### Task objective
Only the words of the entries are wanted, repeated exactly and without images.

### Source material
******************************

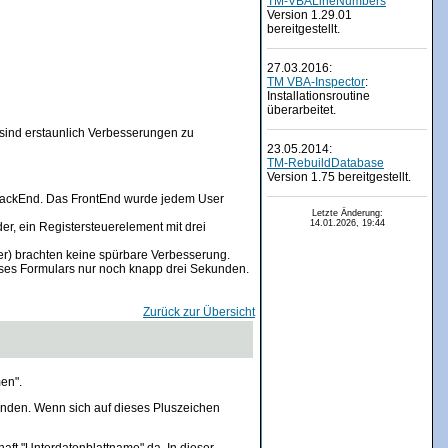
TM-VBALineNumbers
Version 1.29.01
bereitgestellt.
27.03.2016:
TM VBA-Inspector
:
Installationsroutine
überarbeitet.
sind erstaunlich Verbesserungen zu
23.05.2014:
TM-RebuildDatabase
Version 1.75 bereitgestellt.
 BackEnd. Das FrontEnd wurde jedem User
Letzte Änderung:
14.01.2026, 19:44
r, ein Registersteuerelement mit drei
r) brachten keine spürbare Verbesserung.
ses Formulars nur noch knapp drei Sekunden.
Zurück zur Übersicht
en".
 finden. Wenn sich auf dieses Pluszeichen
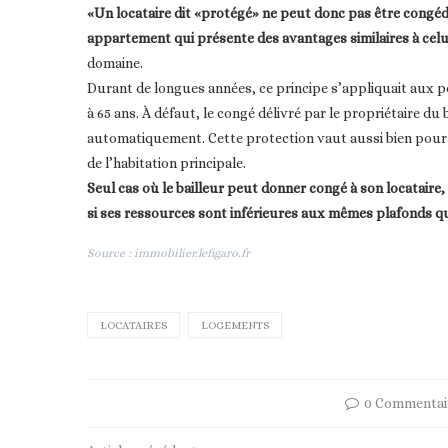
«Un locataire dit «protégé» ne peut donc pas être congédi
appartement qui présente des avantages similaires à celui
domaine.
Durant de longues années, ce principe s’appliquait aux pe
à 65 ans. À défaut, le congé délivré par le propriétaire du 
automatiquement. Cette protection vaut aussi bien pour l
de l’habitation principale.
Seul cas où le bailleur peut donner congé à son locataire,
si ses ressources sont inférieures aux mêmes plafonds qu
Source : immobilier.lefigaro.fr
LOCATAIRES
LOGEMENTS
0 Commentai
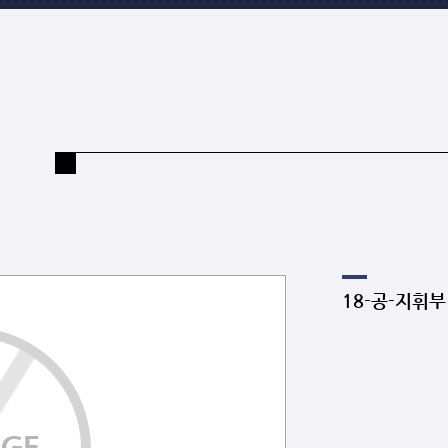
18-공-지휘부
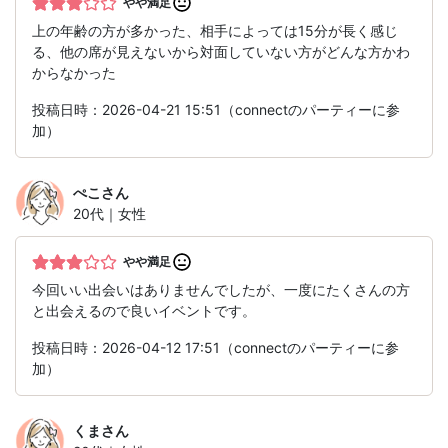
やや満足
上の年齢の方が多かった、相手によっては15分が長く感じ
る、他の席が見えないから対面していない方がどんな方かわ
からなかった
投稿日時：2026-04-21 15:51（connectのパーティーに参
加）
ぺこ
さん
20代｜女性
やや満足
今回いい出会いはありませんでしたが、一度にたくさんの方
と出会えるので良いイベントです。
投稿日時：2026-04-12 17:51（connectのパーティーに参
加）
くま
さん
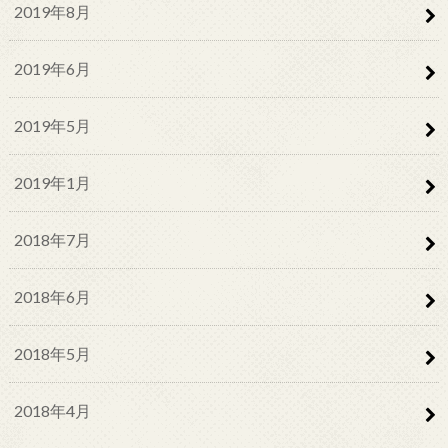
2019年8月
2019年6月
2019年5月
2019年1月
2018年7月
2018年6月
2018年5月
2018年4月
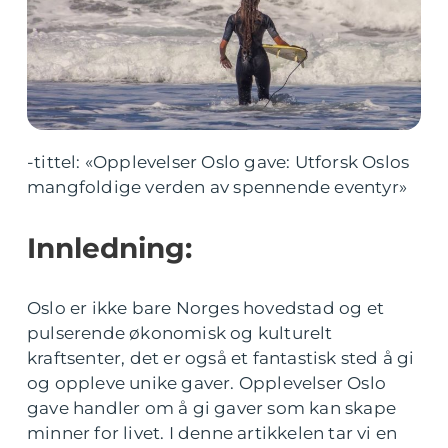
-tittel: «Opplevelser Oslo gave: Utforsk Oslos
mangfoldige verden av spennende eventyr»
Innledning:
Oslo er ikke bare Norges hovedstad og et
pulserende økonomisk og kulturelt
kraftsenter, det er også et fantastisk sted å gi
og oppleve unike gaver. Opplevelser Oslo
gave handler om å gi gaver som kan skape
minner for livet. I denne artikkelen tar vi en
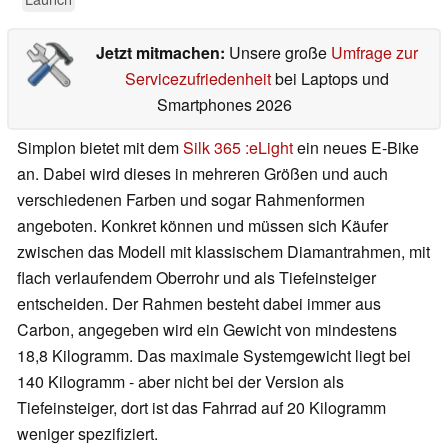
Jetzt mitmachen:
Unsere große
Umfrage zur
Servicezufriedenheit
bei Laptops und
Smartphones 2026
Simplon bietet mit dem
Silk 365 :eLight
ein neues E-Bike
an. Dabei wird dieses in mehreren Größen und auch
verschiedenen Farben und sogar Rahmenformen
angeboten. Konkret können und müssen sich Käufer
zwischen das Modell mit klassischem Diamantrahmen, mit
flach verlaufendem Oberrohr und als Tiefeinsteiger
entscheiden. Der Rahmen besteht dabei immer aus
Carbon, angegeben wird ein Gewicht von mindestens
18,8 Kilogramm. Das maximale Systemgewicht liegt bei
140 Kilogramm - aber nicht bei der Version als
Tiefeinsteiger, dort ist das Fahrrad auf 20 Kilogramm
weniger spezifiziert.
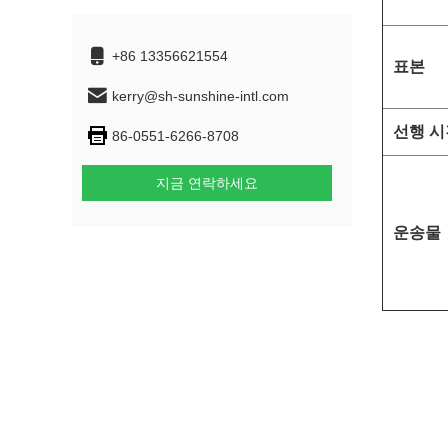
+86 13356621554
표본
kerry@sh-sunshine-intl.com
선행 시
86-0551-6266-8708
지금 연락하세요
운송물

******************************

### Result of the exercise
TM-VBALineNumbers
Version 1.29.01
bereitgestellt.
27.03.2016:
TM VBA-Inspector
:
Installationsroutine
überarbeitet.
sind erstaunlich Verbesserungen zu
23.05.2014:
TM-RebuildDatabase
Version 1.75 bereitgestellt.
 BackEnd. Das FrontEnd wurde jedem User
Letzte Änderung:
14.01.2026, 19:44
r, ein Registersteuerelement mit drei
r) brachten keine spürbare Verbesserung.
ses Formulars nur noch knapp drei Sekunden.
Zurück zur Übersicht
en".
 finden. Wenn sich auf dieses Pluszeichen
«Un locataire dit «protégé» ne peut donc pas être congédi
appartement qui présente des avantages similaires à celui
domaine.
Durant de longues années, ce principe s’appliquait aux pe
à 65 ans. À défaut, le congé délivré par le propriétaire du 
automatiquement. Cette protection vaut aussi bien pour l
de l’habitation principale.
Seul cas où le bailleur peut donner congé à son locataire,
si ses ressources sont inférieures aux mêmes plafonds qu
Source : immobilier.lefigaro.fr
LOCATAIRES
LOGEMENTS
0 Commentai
18-공-지휘부
やや満足
上の年齢の方が多かった、相手によっては15分が長く感じ
る、他の席が見えないから対面していない方がどんな方かわ
からなかった
投稿日時：2026-04-21 15:51（connectのパーティーに参
加）
ぺこ
さん
20代｜女性
やや満足
今回いい出会いはありませんでしたが、一度にたくさんの方
と出会えるので良いイベントです。
投稿日時：2026-04-12 17:51（connectのパーティーに参
加）
くま
さん
2019年8月
2019年6月
2019年5月
2019年1月
2018年7月
2018年6月
2018年5月
2018年4月
-tittel: «Opplevelser Oslo gave: Utforsk Oslos
mangfoldige verden av spennende eventyr»
Innledning:
Oslo er ikke bare Norges hovedstad og et
pulserende økonomisk og kulturelt
kraftsenter, det er også et fantastisk sted å gi
og oppleve unike gaver. Opplevelser Oslo
gave handler om å gi gaver som kan skape
minner for livet. I denne artikkelen tar vi en
Jetzt mitmachen:
Unsere große
Umfrage zur
Servicezufriedenheit
bei Laptops und
Smartphones 2026
Simplon bietet mit dem
Silk 365 :eLight
ein neues E-Bike
an. Dabei wird dieses in mehreren Größen und auch
verschiedenen Farben und sogar Rahmenformen
angeboten. Konkret können und müssen sich Käufer
zwischen das Modell mit klassischem Diamantrahmen, mit
flach verlaufendem Oberrohr und als Tiefeinsteiger
entscheiden. Der Rahmen besteht dabei immer aus
Carbon, angegeben wird ein Gewicht von mindestens
18,8 Kilogramm. Das maximale Systemgewicht liegt bei
140 Kilogramm - aber nicht bei der Version als
Tiefeinsteiger, dort ist das Fahrrad auf 20 Kilogramm
weniger spezifiziert.
+86 13356621554
표본
kerry@sh-sunshine-intl.com
선행 시
86-0551-6266-8708
지금 연락하세요
운송물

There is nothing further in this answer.